Manto est basé sur une histoire vraie, celle de l'amitié entre l'auteur et dramaturge Saadat Hasan Manto et de l'acteur vedette de Bollywood Shyam Chadda dans une Inde tout juste indépendante à la fin des années 1940. Pour annoncer la production de son film, Nandita Das avait réalisé un court-métrage, In Defence of Freedom, juste avant le Festival de Cannes de l'an dernier.
Fille du peintre Jatin Das et de l'écrivaine Varsha Das, athée, diplômée en géographie, fondatrice de l'agence de pub "éthique" Leapfrog avec son ex-mari, Nandita Das appartient à l'élite intellectuelle indienne. Elle est impliqué dans différentes actions (droit des enfants, lutte contre le sida, violences faites aux femmes). Elle a tourné dans plus de 40 films comme comédienne dont Aamaar Bhuvan, un Jules & Jim de Mrinal Sen (2002), ou Neer Paravai de Seenu Ramasamy (2012), un mélo autour d'une communauté catholique vivant dans la misère. En début d'année, elle était la vedette de Dhaad, un drame d'action de Paresh Naik.
Actrice et réalisatrice indienne hors-Bollywood, Nandita Das, 48 ans, s'est fait connaître avec des films aux sujets un peu tabous dans son pays.
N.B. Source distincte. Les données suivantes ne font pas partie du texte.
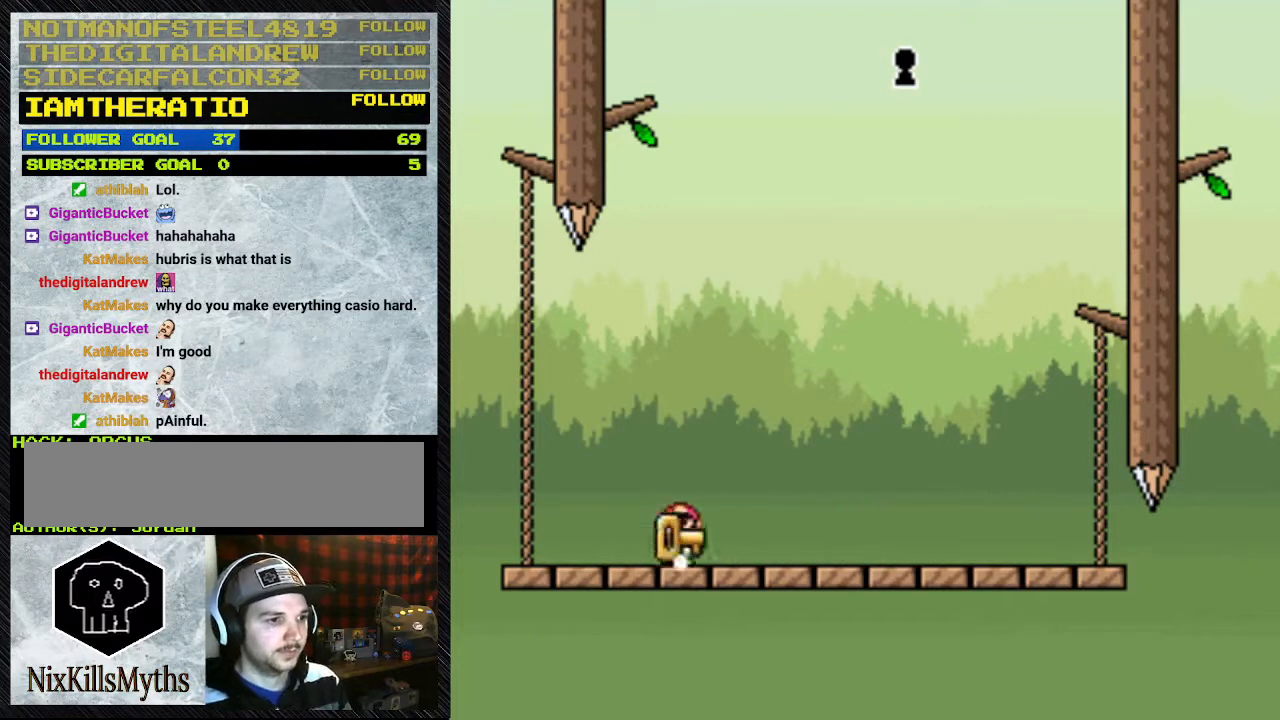
{"dt_ms": 500, "buttons": ["Y"], "events": [[67, "DPAD_LEFT", "up"], [67, "DPAD_RIGHT", "down"], [200, "DPAD_RIGHT", "up"]]}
Fire, en 1996, de Deepa Metha, traitait ainsi de l'homosexualité féminine. Le rôle lui permet cependant de devenir célèbre. Toujours avec le cinéaste Deepa Metha, deux ans plus tard, elle est au générique de Earth, film sensible sur l'indépendance et la partition de l'Inde et du Pakistan. En 2000, elle incarne une femme victime d'un viol collectif en quête de justice dans Bawandar de Jag Mundhra. Elle retrouve le cinéaste pour Provoked en 2007, interprétant une femme soutenant une épouse maltraitée qui a tué son mari.
En 2008, Nandita Das décide de réaliser ses propres films, souvent politiques et engagés, offrant un regard critique sur un pays qui se nourrit de la violence entre les castes, entre les religions, entre les ethnies. Son premier film Firaaq évoque ainsi les violences au Gujarat de 2002, quand l'incendie d'un train de pèlerins hindous ayant entrainés 58 morts conduit à des émeutes visant les populations musulmanes de cette région limitrophe du Pakistan tuant de 800 à 2000 personnes. Le point de vue singulier e la réalisatrice permet de "donner de la voix" aux délaissés comme aux puissants. Le film a remporté une dizaine de prix dans le monde.
Dix ans plus tard, elle revient derrière la caméra avec Manto. Et par la grande porte cannoise.